Loading data from CSV-like files
[Documented source code]

  1. Dataset data = FileHandler.loadDataset(new File("iris.data"), 4, ",");

The first parameter of loadDataset is the file to load the data from. The second parameter is the index of the class label (zero-based) and the final parameter is the separator used to split the attributes in the file.

Data for the above example.
Iris data set

Loading sparse data from CSV-like files
[Documented source code]

  1. Dataset data = FileHandler.loadSparseDataset(new File("sparse.tsv"), 0, " ",":");

The first parameter of loadSparseDataset is the file to load the data from. The second parameter is the index of the class label (zero-based), the third parameter is the attribute separator and the final parameter is the separator used to split the index and value of the attribute.

Sample data file for sparse data
Sample sparse data

Loading data from an ARFF formatted file
Loading from an ARFF formatted file is much like loading from a CSV or TSV file.
[Documented source code]

  1. Dataset data = ARFFHandler.loadARFF(new File("iris.arff"), 4);

The loadARFF method of the ARFFHandler only has two arguments, the first one to indicate the file that should be loaded and the second one to indicate the index of the class label.
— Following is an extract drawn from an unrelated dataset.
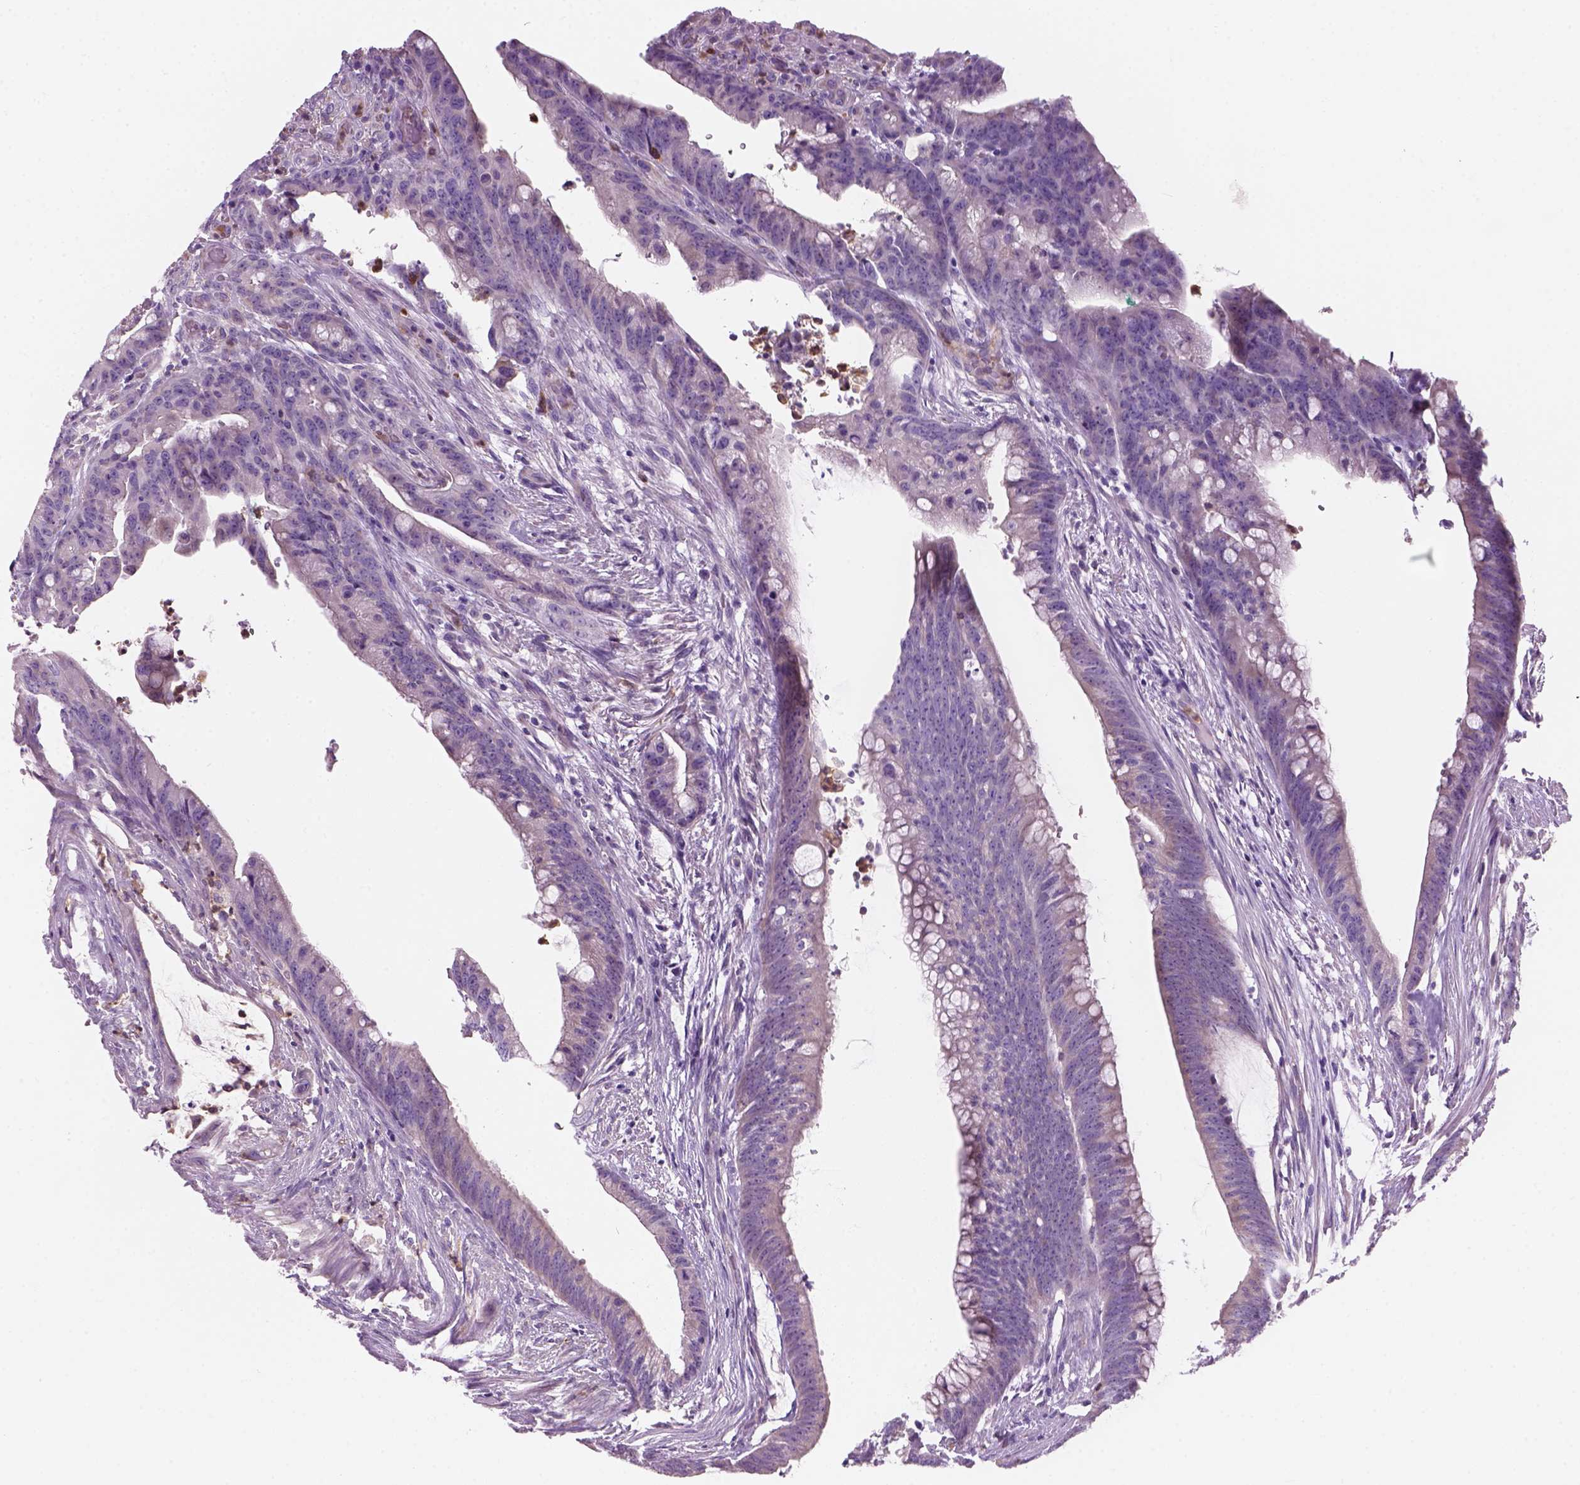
{"staining": {"intensity": "negative", "quantity": "none", "location": "none"}, "tissue": "colorectal cancer", "cell_type": "Tumor cells", "image_type": "cancer", "snomed": [{"axis": "morphology", "description": "Adenocarcinoma, NOS"}, {"axis": "topography", "description": "Colon"}], "caption": "DAB immunohistochemical staining of colorectal adenocarcinoma shows no significant expression in tumor cells.", "gene": "CD84", "patient": {"sex": "male", "age": 62}}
The ARFFHandler also has a method with only a File as argument to load files that do not contain a class label.

There are some caveats with the ARFF loader: (i) all the header information is ignored by the loader, and (ii) Java-ML only supports numeric attributes, data sets that have attributes that are not numeric will crash the loader.

Sample data file for ARFF loader
Sample Iris ARFF data

Note that the FileHandler works with flat files or GZIP compressed files, while the ARFFHandler only works with flat files.